### EXERCISE DESCRIPTION
Search the listing below for the string "Montagslauftreff" and show each line that contains it.

### EXERCISE MATERIALS
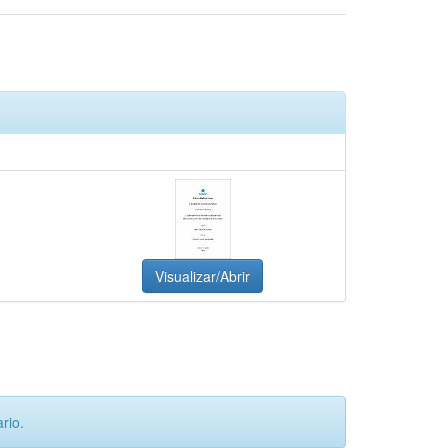
Visualizar/Abrir
rio.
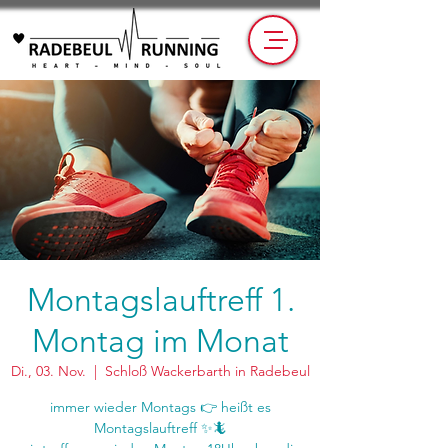
Montagslauftreff 1.
Montag im Monat
Di., 03. Nov.
  |  
Schloß Wackerbarth in Radebeul
immer wieder Montags 👉 heißt es
Montagslauftreff ✨🦎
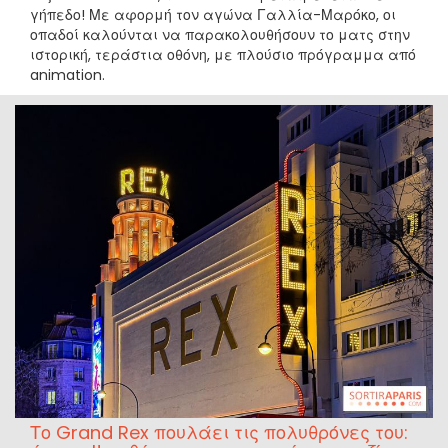
γήπεδο! Με αφορμή τον αγώνα Γαλλία-Μαρόκο, οι
οπαδοί καλούνται να παρακολουθήσουν το ματς στην
ιστορική, τεράστια οθόνη, με πλούσιο πρόγραμμα από
animation.
Το Grand Rex πουλάει τις πολυθρόνες του:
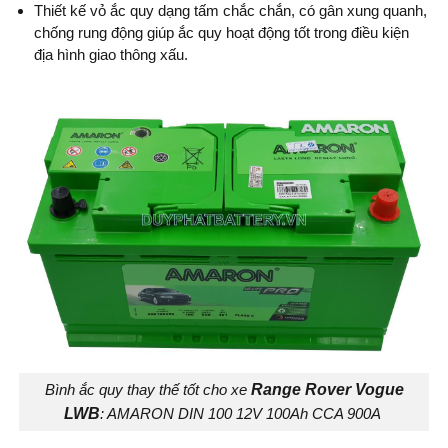
Thiết kế vỏ ắc quy dạng tấm chắc chắn, có gân xung quanh,
chống rung động giúp ắc quy hoạt động tốt trong điều kiện
địa hình giao thông xấu.
Bình ắc quy thay thế tốt cho xe
Range Rover Vogue
LWB
: AMARON DIN 100 12V 100Ah CCA 900A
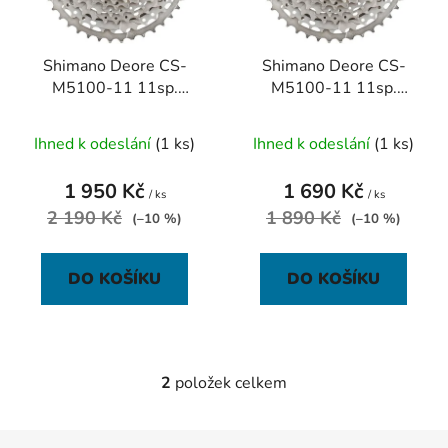
p
k
r
t
Shimano Deore CS-
Shimano Deore CS-
o
ů
M5100-11 11sp.
M5100-11 11sp.
d
kazeta 11-51 zubů
kazeta 11-42 zubů
u
Ihned k odeslání
(1 ks)
Ihned k odeslání
(1 ks)
k
t
1 950 Kč
1 690 Kč
ů
/ ks
/ ks
2 190 Kč
1 890 Kč
(–10 %)
(–10 %)
DO KOŠÍKU
DO KOŠÍKU
2
položek celkem
O
v
l
Z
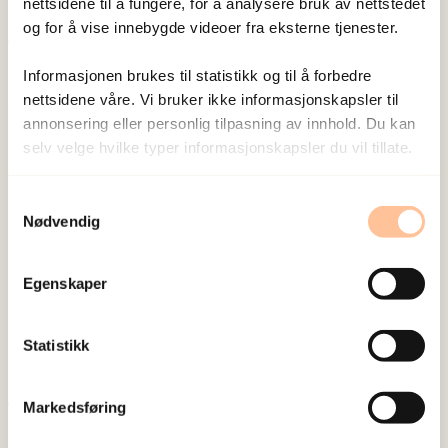
nettsidene til å fungere, for å analysere bruk av nettstedet
og for å vise innebygde videoer fra eksterne tjenester.
Publisert:
19. mars 2026
Informasjonen brukes til statistikk og til å forbedre
Sist redigert:
6. august 2026
nettsidene våre. Vi bruker ikke informasjonskapsler til
annonsering eller personlig tilpasning av innhold. Du kan
selv velge hvilke typer informasjonskapsler du vil tillate.
Samtykkevalg
Nødvendig
NKVTS utvikler og sprer kunnskap og kompetanse
om vold og traumatisk stress. Formålet er å bidra
Egenskaper
til å forebygge og redusere de helsemessige og
sosiale konsekvensene som vold og traumatisk
Statistikk
stress kan medføre.
Markedsføring
Om oss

### EXERCISE OUTPUT
Montagslauftreff 1.
Montagslauftreff ✨🦎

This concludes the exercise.